Hoi!
There are languages in which their Wikipedia is the first encyclopedia *ever* written in the language. I can hypothetically imagine such a Wikipedia allowing original research or even signed articles, Britannica-style.
This is our case and many other small communities'. Anyway, allowing original content is a *very* risky move. Small cultures are often (at least in some of their dwellers) close to political radicalism and such politically oriented minorities MAY perceive that they need to rewrite history from scratch...
I can name a number of such examples in post-soviet wikies, but my own is pretty close to the same situation. The history of Italian unity is usually told according to official proto-fascist (Italian unionist) opinions and only a few historians move away from those grounds to quote (for example) the number of southern Italians slain by means of the Pica Law (I believe Del Boca says it could have been up to a million) or the number of loyalist Neapolitan officers killed by our piedmontese army in the Fenestrelle Fortress and whose bodies have been destroyed Auschwitz style, the bombing of the civilian population in Genoa, the massacre of the Turinese population when the capital was moved to Florence, etc etc.

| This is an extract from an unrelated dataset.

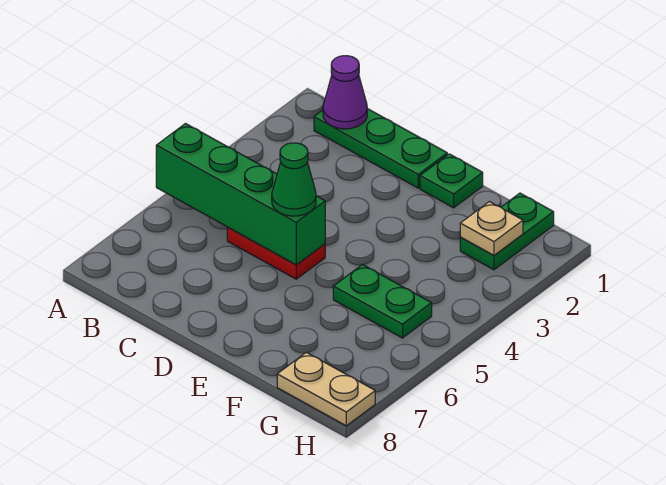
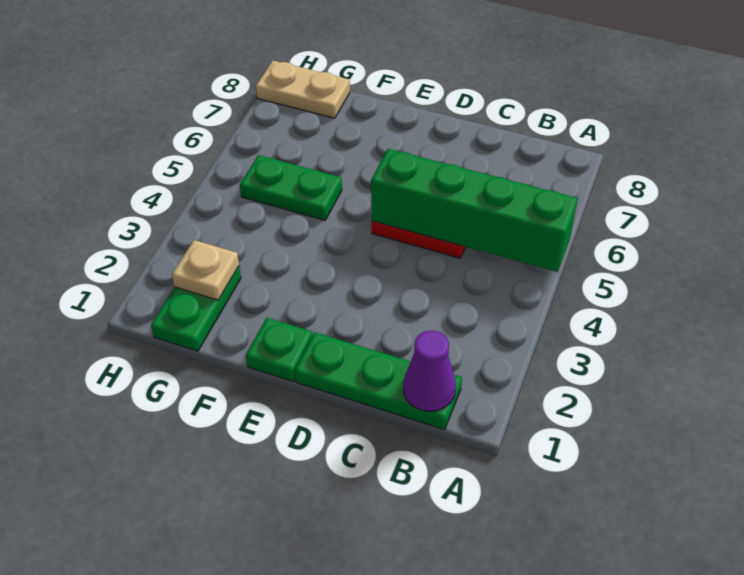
green 1x1 cone [272,143,316,216] -> none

Dealing with such events is in itself VERY dangerous. Italian schools keep growing up kids telling them only the fascist version, so chances are that just even mentioning these subjects would be intended as separatism by many Italian wikeers (does such an expression exist?). How do you cope with this?
Opening wikipedia to planet-wide participation means that our "consensus about what truth is" will often be conflicting with local visions/versions. What happens with small European and post-soviet wikies is but the pale dawn of a big upcoming tide. When I say that small cultures need to speak to each other is because history is written by the winners, so chances are that most of such problems originate in our small villages. It's no point in going delirious, but maybe we can associate and produce a way to deliver "verified content" and at that point impose the presence of our version at trans-wiki level (not as a monopolistic way, obviously).

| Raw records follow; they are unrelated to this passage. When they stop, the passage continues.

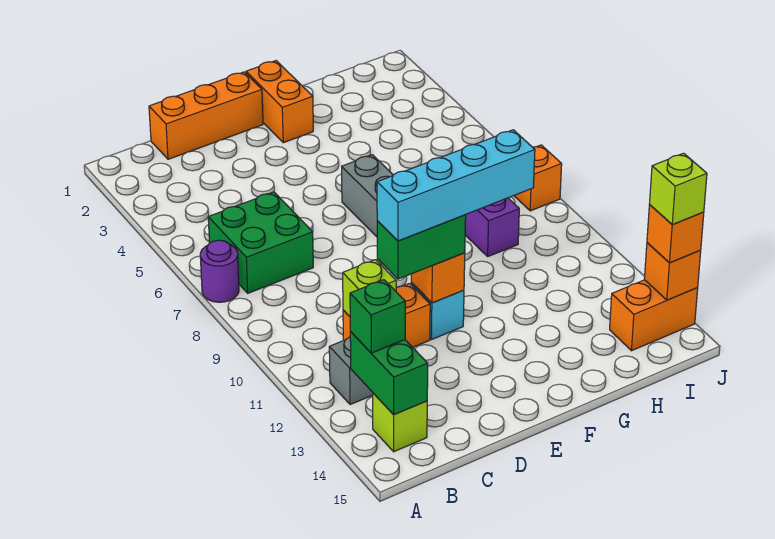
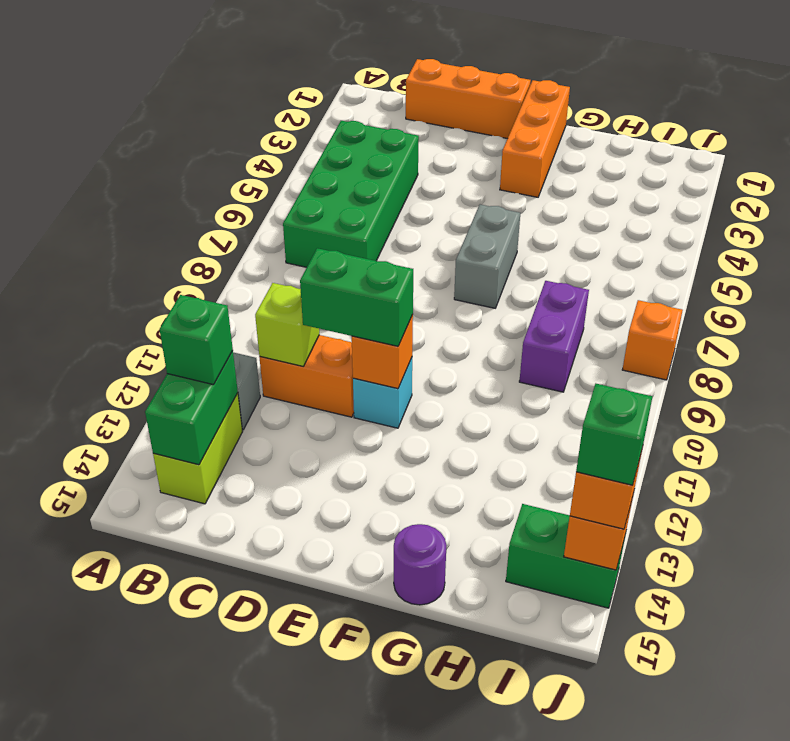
purple 1x1 round brick [200,240,239,302] -> purple 1x1 round brick moved to [394,524,446,605]
green 2x2 brick [208,192,313,293] -> green 2x4 brick [283,121,419,267]
lime 1x1 brick [373,393,427,452] -> lime 1x2 brick [153,393,242,504]
cyan 1x4 brick [377,130,535,241] -> none
orange 1x2 brick [246,61,313,143] -> orange 1x3 brick [500,80,570,197]
orange 1x2 brick [610,280,698,351] -> green 1x2 brick [506,504,626,608]
lime 1x1 brick [650,153,707,225] -> green 1x1 brick [576,384,652,485]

We can decide that we simply "don't give a damn" or we can ask ourselves questions. I ask myself whether having such an incredibly wide access to sources cannot be used to confront versions and at least start to catalog these very conflicts. What about an international template marking that "conflicting versions exist"?
We cannot simply repress. Many times people get nervous because when they speak in a normal tone they only get laughed at. If we don't want people to get mad we must give them a channel for them to speak plainly and be heard (if and when they have real things to say).